Наконец, это произошло. Курим мы все на лестничной площадке; я вышел с сигаретой; у окна на корточках сидел отец. Деваться было некуда, ведь он видел, что я иду курить, - что же, разворачиваться и бегом назад? Хотелось, но пришлось идти и садиться рядом, закуривать, готовясь к самому худшему. Он был в дешевом спортивном костюме и мягких домашних тапочках - почему-то мелькнула мысль: как он может после всего носить такие уютные, симпатичные тапочки, какие положены людям, у которых все хорошо, зачем на нем дурацкий спортивный костюм, почему так аккуратно зачесаны волосы? Он сказал: "Я не знаю, как это получилось". Конечно, он должен был это произнести, вообще начать разговор, выплеснуть горе, ведь такие люди, им нужно говорить, говорить, рассказывать кому-то о том, что произошло, этим они спасаются. А я - что я? Он продолжил, не услышав моего ответа: "Такой молодой, двадцать один год... Не понимаю, почему он это сделал, не понимаю..." Я молчал, мы курили. Он был не жалкий, не растерянный, хорошо, достойно держался. Не продолжал, затушил сигарету и ушел. Кажется, без обид.

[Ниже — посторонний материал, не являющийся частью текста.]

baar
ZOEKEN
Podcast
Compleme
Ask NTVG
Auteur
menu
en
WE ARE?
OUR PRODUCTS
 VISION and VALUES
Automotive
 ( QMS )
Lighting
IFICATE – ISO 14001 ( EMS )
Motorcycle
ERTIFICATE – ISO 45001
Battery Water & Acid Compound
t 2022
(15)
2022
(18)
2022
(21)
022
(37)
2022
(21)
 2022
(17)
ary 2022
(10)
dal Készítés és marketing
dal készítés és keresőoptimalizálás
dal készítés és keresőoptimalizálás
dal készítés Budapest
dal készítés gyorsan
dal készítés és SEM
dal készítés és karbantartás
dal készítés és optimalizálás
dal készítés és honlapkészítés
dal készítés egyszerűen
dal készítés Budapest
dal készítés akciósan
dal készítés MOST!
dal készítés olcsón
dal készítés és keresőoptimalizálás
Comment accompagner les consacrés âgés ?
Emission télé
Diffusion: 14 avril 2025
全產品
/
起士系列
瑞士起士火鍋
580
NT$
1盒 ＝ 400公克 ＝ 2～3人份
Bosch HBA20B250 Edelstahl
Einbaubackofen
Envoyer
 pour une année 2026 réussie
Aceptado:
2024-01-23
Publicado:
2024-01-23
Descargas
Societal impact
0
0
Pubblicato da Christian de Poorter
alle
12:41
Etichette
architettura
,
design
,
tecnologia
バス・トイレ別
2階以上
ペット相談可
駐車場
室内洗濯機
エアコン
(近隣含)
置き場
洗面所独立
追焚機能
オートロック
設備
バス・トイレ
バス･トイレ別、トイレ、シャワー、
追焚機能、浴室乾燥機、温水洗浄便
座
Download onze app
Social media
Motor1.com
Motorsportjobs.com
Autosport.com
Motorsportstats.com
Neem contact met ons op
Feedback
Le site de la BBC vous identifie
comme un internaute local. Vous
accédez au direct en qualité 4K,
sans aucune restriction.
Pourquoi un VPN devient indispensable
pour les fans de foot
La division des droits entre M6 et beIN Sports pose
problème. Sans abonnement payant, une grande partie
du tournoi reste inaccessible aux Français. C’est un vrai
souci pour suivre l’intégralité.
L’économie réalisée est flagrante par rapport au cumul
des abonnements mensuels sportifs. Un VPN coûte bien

Я не нашел для него ни слов, ни чувств; мне было просто страшно. Ведь полагалось отвечать ему, говорить с ним, но это означало принять на себя часть той боли, которая его переполняла, а я не мог. Не мог разделить его боль, мне нечего было сказать этому человеку, и все же он заставил меня страдать, страдать наравне с собой, как будто мстил.
Вот и все; очень короткая история. Продолжения у нее нет: совсем скоро нам дали новое жилье, я избавился от неприятного соседства и перестал обо всем этом думать. Теперь, когда я кончаю рассказ, мне трудно найти финал, я подбираю слова и не могу ничего подобрать.
Я подбираю слова и не могу ничего подобрать.